▶ Task instructions
A: Could you copy out the listing word for word, everything from the line containing "beceriler: beceriler -> ardından" down to the end of the listing, both ends included, leaving out the pictures?
B: Could you go on with the account of the climb up Canyon del Diablo from where it stops?

El Picacho del Diablo


By: Ron Jones



The three day weekend of February 21-23 was chosen by seven Sierra Clubbers for a second attempt on Cerro de la Encantada, highest peak in Baja California. Arky Erb, Ruth Karimi, Gordon MacLeod, Milke McNicholas, and I had decided to renew our acquaintance with Canyon del Diablo and we had two newcomers to the area along, Pat Donegan and Jim Powers. In this account of our trip, time on the trail will be mentioned when deemed important, in order that others who might follow the route can adjust their climbing times and know where they are in the canyon.

Because of mechanical difficulties with one car, we did not begin our climb until 10:00 A.M. of the 21st. The waterfall near the mouth of Canyon del Diablo was reached in 35 minutes. During the time since the scheduled Club trip last November, three bolts have been placed up the left side of the falls, but we weren't able to use them because we didn't have hangers. One man without his pack made a detour over the ridge to the north and was at the upper end of the falls in 20 minutes. After leaving a fixed rope over the falls we were soon on our way.

One hour later we reached a point where the canyon makes a sharp turn to the south. Look for ducks at this point which lead away from the stream and up the canyon wall to the left. We crossed a low ridge and descended several hundred yards upstream. An hour and a half more climbing found us at the junction with a large canyon to our right, at about 3600 feet elevation. We went left and in another hour of climbing reached what appeared to us to be the largest side canyon leading into Canyon del Diablo. This canyon was to our right and had no water in it. One half hour later we reached the second largest fork in the canyon, also to the right but with a small stream. In both instances we stayed to the left. Just beyond this side canyon one finds the first cedar trees. After another thirty minutes of climbing, at about 4800 feet elevation, the canyon walls narrow and one must scramble up the water-worn rock slopes to the left of the stream. The overnight camp of our November attempt on the peak was passed one hour and 16 minutes later, and 25 minutes beyond we made our camp at about 5850 feet.

We were in Cedar Camp the next morning after a 40 minute scramble. Actual time spent traveling from the falls to Cedar Camp was six hours and 45 minutes. All things considered - boulder scrambling, brush-wacking, and almost innumerable stream crossings - meant that we could not have been making more than one and a half miles per hour. Therefore Cedar Camp must lie about 10 or 11 miles above the entrance falls. Our previous try at the peak saw us make two attempts up wrong washes which headed toward the Pinnacle Ridge. It is the consensus of opinion among ourseleves that Canyon del Diablo does not extend more than two miles beyond Cedar Camp, making the total length of the canyon probably not more than 13 miles.

▶ Data records
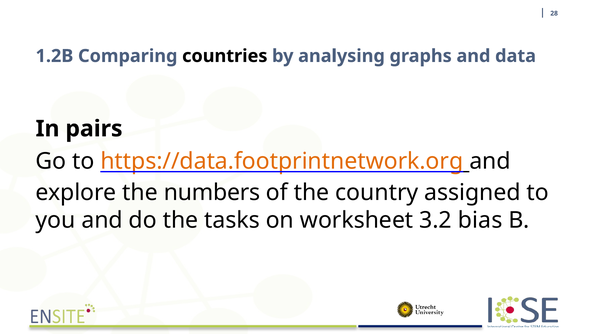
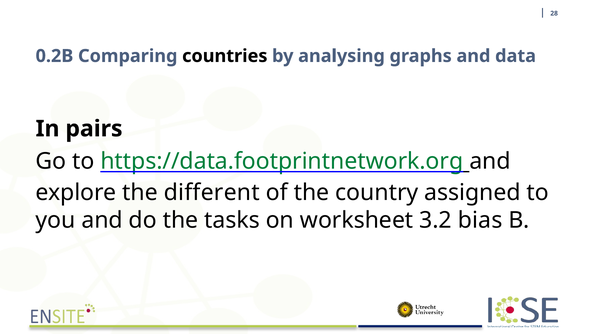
1.2B: 1.2B -> 0.2B
https://data.footprintnetwork.org colour: orange -> green
numbers: numbers -> different
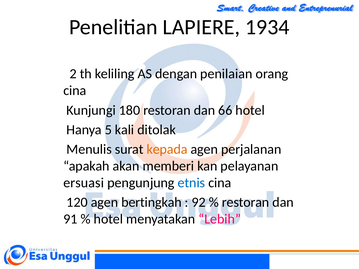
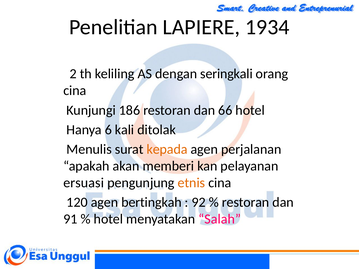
penilaian: penilaian -> seringkali
180: 180 -> 186
5: 5 -> 6
etnis colour: blue -> orange
Lebih: Lebih -> Salah
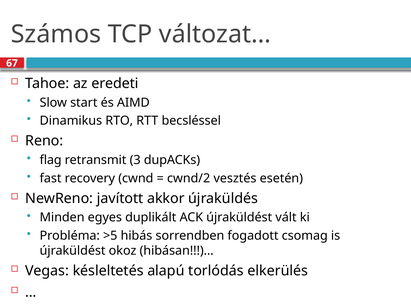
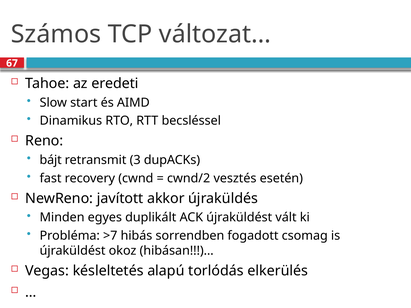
flag: flag -> bájt
>5: >5 -> >7
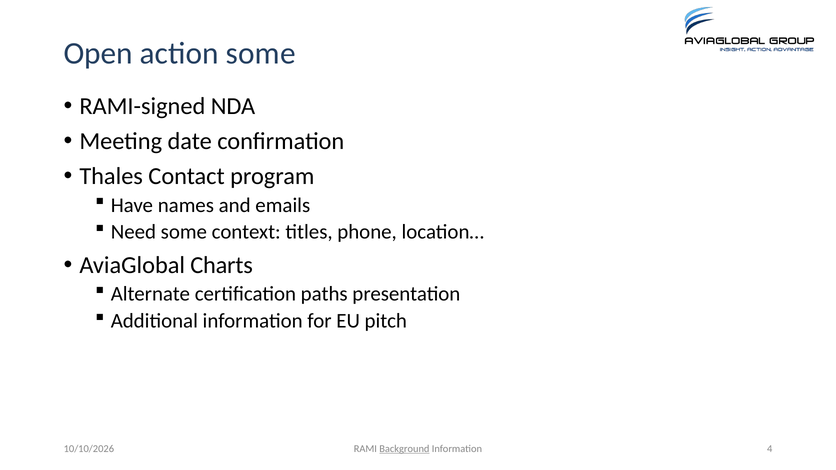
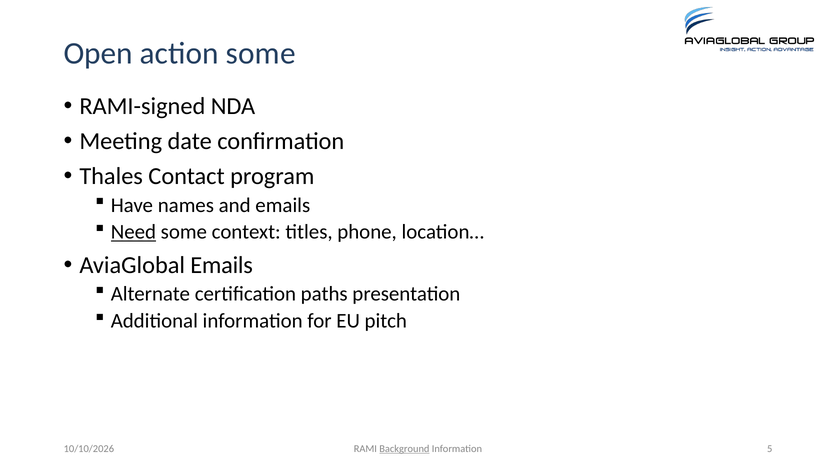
Need underline: none -> present
AviaGlobal Charts: Charts -> Emails
4: 4 -> 5
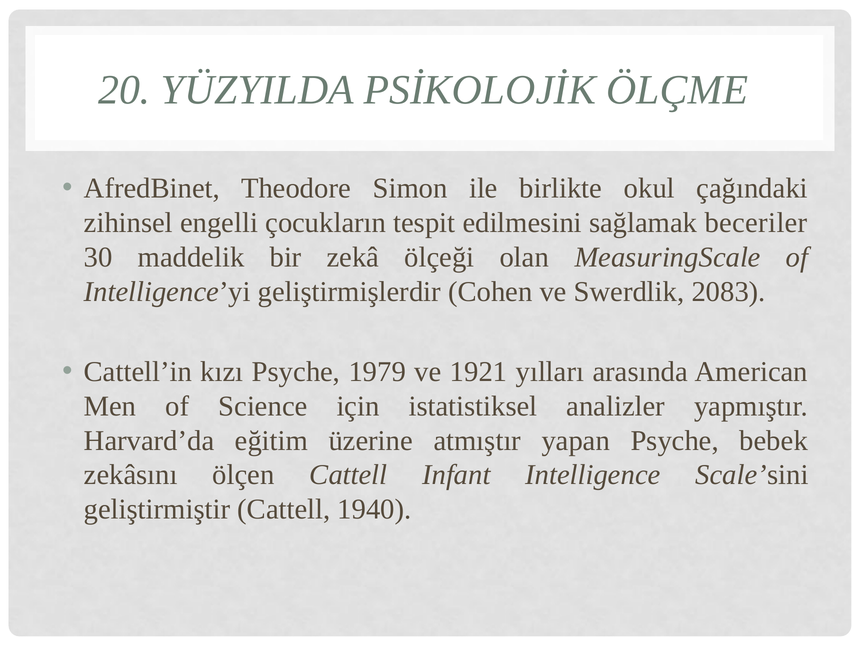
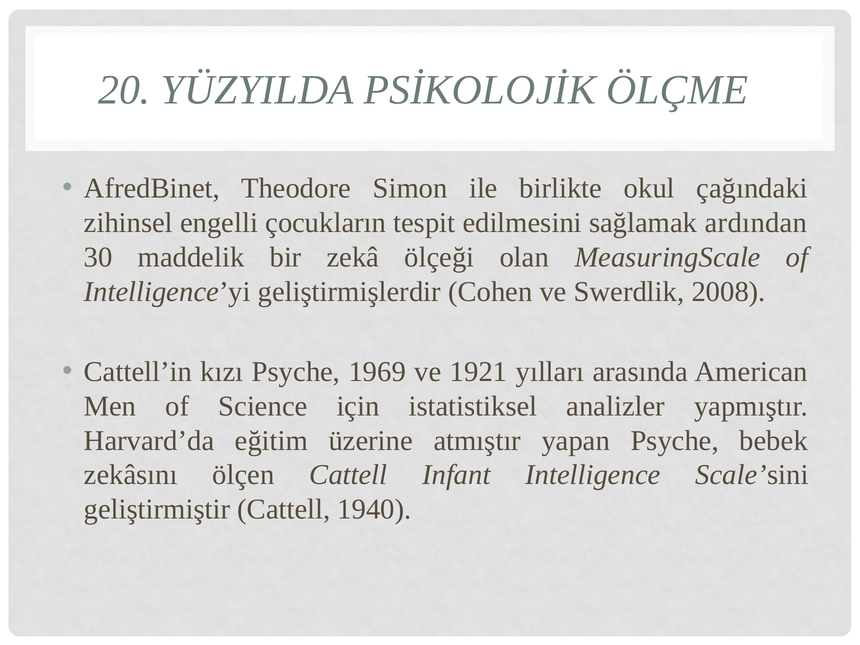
beceriler: beceriler -> ardından
2083: 2083 -> 2008
1979: 1979 -> 1969
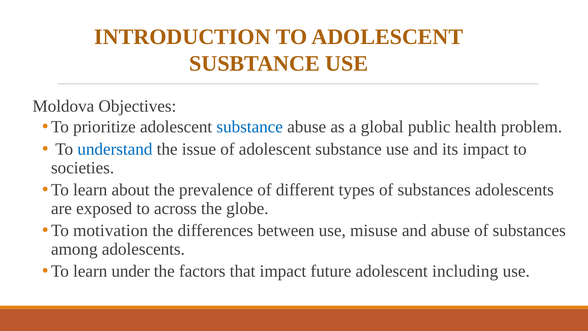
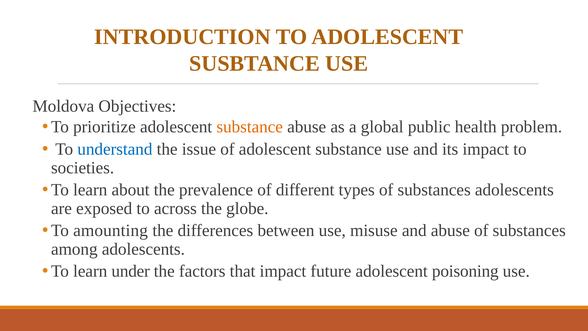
substance at (250, 127) colour: blue -> orange
motivation: motivation -> amounting
including: including -> poisoning
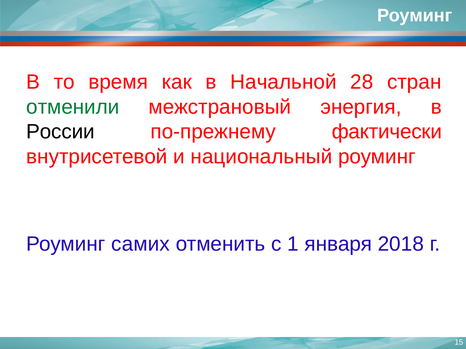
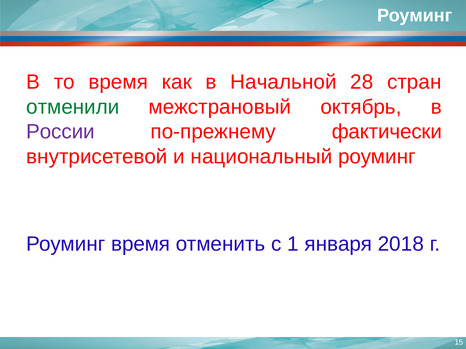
энергия: энергия -> октябрь
России colour: black -> purple
Роуминг самих: самих -> время
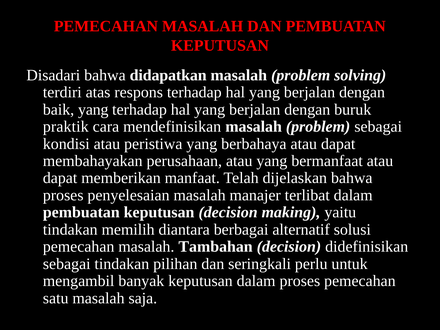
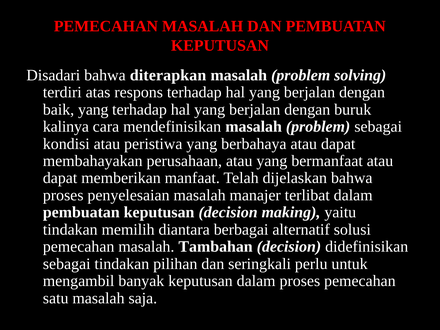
didapatkan: didapatkan -> diterapkan
praktik: praktik -> kalinya
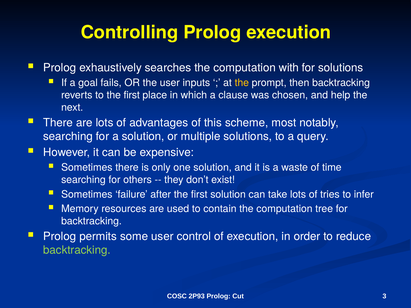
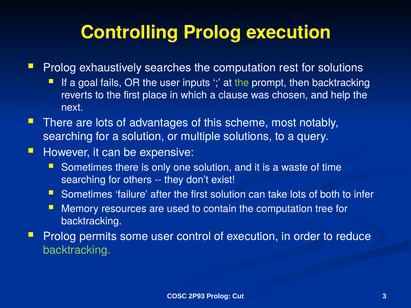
with: with -> rest
the at (242, 83) colour: yellow -> light green
tries: tries -> both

▶ Task-by-task results
A:
beceriler: beceriler -> ardından
2083: 2083 -> 2008
1979: 1979 -> 1969
substance at (250, 127) colour: blue -> orange
motivation: motivation -> amounting
including: including -> poisoning
энергия: энергия -> октябрь
России colour: black -> purple
Роуминг самих: самих -> время
didapatkan: didapatkan -> diterapkan
praktik: praktik -> kalinya
with: with -> rest
the at (242, 83) colour: yellow -> light green
tries: tries -> both

B:
From Cedar Camp we followed the Bernhard Route description which appeared in the December 1963 issue of SUMMIT MAGAZINE. A brief synopsis of this description in incorporated in the following material. Cedar Camp is rather easy to locate when you keep one major feature of Bed Bernard's route in mind. The camp lies at the intersection of Canyon del Diablo and a rocky wash leading in from the north. A prominent bald rock dome known as the Teapot is located on the ridge to the left of the rock wash. In fact, there are several bald prominences to be seen up this rock wash but the Teapot is the closest. This is the only canyon we noticed with the obvious domes. Cedar Camp can also be located 50 yards to the north of rock cairns on either side of the stream in the canyon. If one goes beyond Cedar Camp, the canyon forks and the north fork gets steeper and has several rapids and small falls.

Starting up the rock wash leading NE from Cedar Camp, we first located the Teapot. We stayed in the wash no longer than necessary, and one hour later crossed over the ridge a 7150 feet, directly above and behind the Teapot. The Club attempt in November made the mistake of contouring the ridge too low and crossed just below the Teapot. After crossing, we contoured toward a bald ridge which had an eight foot tall dead pine stump on it. Crossing the ridge 100 yards above the stump, in an area of scrubby trees, we saw another rock wash running to our left and ahead of us. This is the Slot Wash, up which we traveled.

The Slot Wash is actually a sort of "hanging canyon", not visible from Canyon del Diablo, and tributary to the large canyon up which Andy Smatko and two others climbed in November. It "hangs" above this large canyon and would be extremely difficult to enter from below.

Memorize the spot on the ridge from which you descend into the Slot Wash in order to locate it on your return. This is the only place on the route up where you loose elevation. Several ducks were seen in the Slot Wash as we proceeded toward the peak. 55 minutes after starting our descent into the Slot Wash, at about 8500 feet, we came to a rocky prominence which divided the wash. Our directions stated that we should avoid sharp turns to the left or to the right out of the wash, but this was neither, so we chose the right or south fork. This later proved to be a departure from the Bernhard route, which we discovered goes up the left fork.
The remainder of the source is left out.